Seeing an analyst hadn't cured Brant of Sylvia's ghost, but he had learned at least to accept what had happened, and above all, to accept himself as he was. No regrets, no more self-torment for Brant Newcomb. When something started to bug him, he had learned to bring it out into the open and think about it objectively. He had even learned to think about Sylvia without too much pain, too much guilt. Poor, damned, darling Syl! Did she know, wherever she was now, that by dying she'd made him forever hers?

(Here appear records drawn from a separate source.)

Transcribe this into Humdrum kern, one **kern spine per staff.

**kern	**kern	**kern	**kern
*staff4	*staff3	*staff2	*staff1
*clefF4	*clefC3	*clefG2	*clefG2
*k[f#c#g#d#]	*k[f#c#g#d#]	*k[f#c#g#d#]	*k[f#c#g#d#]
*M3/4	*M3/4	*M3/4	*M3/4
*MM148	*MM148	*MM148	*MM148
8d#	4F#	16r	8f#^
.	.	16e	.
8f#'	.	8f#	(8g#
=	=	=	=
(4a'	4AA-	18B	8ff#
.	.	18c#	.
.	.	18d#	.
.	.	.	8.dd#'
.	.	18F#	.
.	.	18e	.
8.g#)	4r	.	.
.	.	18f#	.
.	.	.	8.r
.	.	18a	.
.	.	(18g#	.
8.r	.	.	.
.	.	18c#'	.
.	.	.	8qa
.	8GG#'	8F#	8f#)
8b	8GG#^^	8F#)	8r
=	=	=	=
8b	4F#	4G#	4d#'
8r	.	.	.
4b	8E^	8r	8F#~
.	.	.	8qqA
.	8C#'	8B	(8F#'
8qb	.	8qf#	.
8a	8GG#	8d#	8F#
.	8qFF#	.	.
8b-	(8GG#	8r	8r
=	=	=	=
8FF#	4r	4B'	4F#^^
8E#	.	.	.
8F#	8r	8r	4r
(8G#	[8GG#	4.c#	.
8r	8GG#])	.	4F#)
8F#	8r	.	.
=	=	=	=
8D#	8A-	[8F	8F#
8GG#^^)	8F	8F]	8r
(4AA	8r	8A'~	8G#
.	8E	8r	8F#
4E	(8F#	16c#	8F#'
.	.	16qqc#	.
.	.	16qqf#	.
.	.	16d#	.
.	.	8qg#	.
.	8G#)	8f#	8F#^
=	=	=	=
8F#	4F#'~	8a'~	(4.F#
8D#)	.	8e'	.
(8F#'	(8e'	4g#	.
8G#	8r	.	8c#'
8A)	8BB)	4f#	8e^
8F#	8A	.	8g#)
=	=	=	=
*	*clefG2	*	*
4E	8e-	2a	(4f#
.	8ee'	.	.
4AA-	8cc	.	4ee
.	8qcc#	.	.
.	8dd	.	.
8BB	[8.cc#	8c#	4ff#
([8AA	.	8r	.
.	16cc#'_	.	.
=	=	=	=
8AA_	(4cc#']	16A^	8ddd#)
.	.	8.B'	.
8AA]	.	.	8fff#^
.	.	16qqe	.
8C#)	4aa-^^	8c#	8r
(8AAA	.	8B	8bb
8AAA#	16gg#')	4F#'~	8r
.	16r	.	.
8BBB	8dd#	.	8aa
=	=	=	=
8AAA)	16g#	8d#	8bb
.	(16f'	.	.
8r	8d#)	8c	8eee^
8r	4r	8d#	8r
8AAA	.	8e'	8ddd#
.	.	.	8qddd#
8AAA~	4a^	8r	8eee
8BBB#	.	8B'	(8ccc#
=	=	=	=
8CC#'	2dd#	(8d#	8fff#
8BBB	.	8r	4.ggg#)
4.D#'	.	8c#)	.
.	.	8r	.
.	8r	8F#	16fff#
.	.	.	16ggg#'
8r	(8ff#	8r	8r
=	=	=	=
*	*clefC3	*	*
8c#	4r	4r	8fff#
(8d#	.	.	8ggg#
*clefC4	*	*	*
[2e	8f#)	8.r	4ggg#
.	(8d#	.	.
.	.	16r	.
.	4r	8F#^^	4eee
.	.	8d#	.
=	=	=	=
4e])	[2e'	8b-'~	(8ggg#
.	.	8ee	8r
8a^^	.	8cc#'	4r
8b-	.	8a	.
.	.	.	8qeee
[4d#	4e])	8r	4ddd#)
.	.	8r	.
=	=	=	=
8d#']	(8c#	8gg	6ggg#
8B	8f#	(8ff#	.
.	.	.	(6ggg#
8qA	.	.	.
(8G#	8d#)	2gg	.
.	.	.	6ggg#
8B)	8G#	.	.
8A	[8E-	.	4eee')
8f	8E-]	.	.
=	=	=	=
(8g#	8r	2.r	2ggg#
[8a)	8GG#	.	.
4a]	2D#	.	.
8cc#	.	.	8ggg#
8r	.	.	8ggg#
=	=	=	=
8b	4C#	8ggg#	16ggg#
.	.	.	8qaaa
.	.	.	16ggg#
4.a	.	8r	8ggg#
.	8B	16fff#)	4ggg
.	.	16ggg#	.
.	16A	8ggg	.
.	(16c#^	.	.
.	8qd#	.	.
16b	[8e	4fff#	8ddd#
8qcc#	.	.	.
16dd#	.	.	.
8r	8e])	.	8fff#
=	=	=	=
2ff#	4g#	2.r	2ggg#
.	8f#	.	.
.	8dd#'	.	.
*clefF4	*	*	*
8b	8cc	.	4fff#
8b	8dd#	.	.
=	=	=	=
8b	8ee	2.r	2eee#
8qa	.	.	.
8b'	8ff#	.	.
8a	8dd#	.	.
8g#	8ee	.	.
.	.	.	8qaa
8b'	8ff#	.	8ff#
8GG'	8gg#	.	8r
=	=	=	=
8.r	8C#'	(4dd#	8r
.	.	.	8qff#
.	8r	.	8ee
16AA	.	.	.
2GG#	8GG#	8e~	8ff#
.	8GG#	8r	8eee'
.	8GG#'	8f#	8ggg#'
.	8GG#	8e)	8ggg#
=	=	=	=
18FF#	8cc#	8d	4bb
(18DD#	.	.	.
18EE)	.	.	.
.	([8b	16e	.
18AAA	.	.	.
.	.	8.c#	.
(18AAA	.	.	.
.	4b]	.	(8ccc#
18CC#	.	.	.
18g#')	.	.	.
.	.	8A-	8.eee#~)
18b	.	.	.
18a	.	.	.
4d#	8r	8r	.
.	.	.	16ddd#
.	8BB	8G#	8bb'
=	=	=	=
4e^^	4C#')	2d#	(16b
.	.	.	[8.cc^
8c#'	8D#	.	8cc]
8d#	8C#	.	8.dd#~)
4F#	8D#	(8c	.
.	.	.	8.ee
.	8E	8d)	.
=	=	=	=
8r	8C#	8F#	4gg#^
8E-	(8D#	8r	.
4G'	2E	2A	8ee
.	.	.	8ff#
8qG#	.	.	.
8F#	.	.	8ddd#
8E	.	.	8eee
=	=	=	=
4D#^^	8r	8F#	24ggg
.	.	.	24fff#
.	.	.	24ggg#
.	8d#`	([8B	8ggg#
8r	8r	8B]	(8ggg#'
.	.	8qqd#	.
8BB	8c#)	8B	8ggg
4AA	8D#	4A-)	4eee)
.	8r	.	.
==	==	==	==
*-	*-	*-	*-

And then, from Sylvia, Brant's thoughts veered unwillingly back to Eve Mason, and the present. She had hair that felt like Syl's, and something else about her— perhaps her pathetic, foolish, useless defiance—that nagged at his mind. She had made him want to put her down, to defeat her and degrade her, to show the stupid bitch that after all she wasn't really different from Francie. It continued to irk him that he hadn't succeeded. And he wasn't used to regretting anything he did, either, except for Syl
Brant lay awake thinking a long time before he was ready to sleep, and then he fell asleep peacefully and quickly, his mind emptied of thought, decisions made.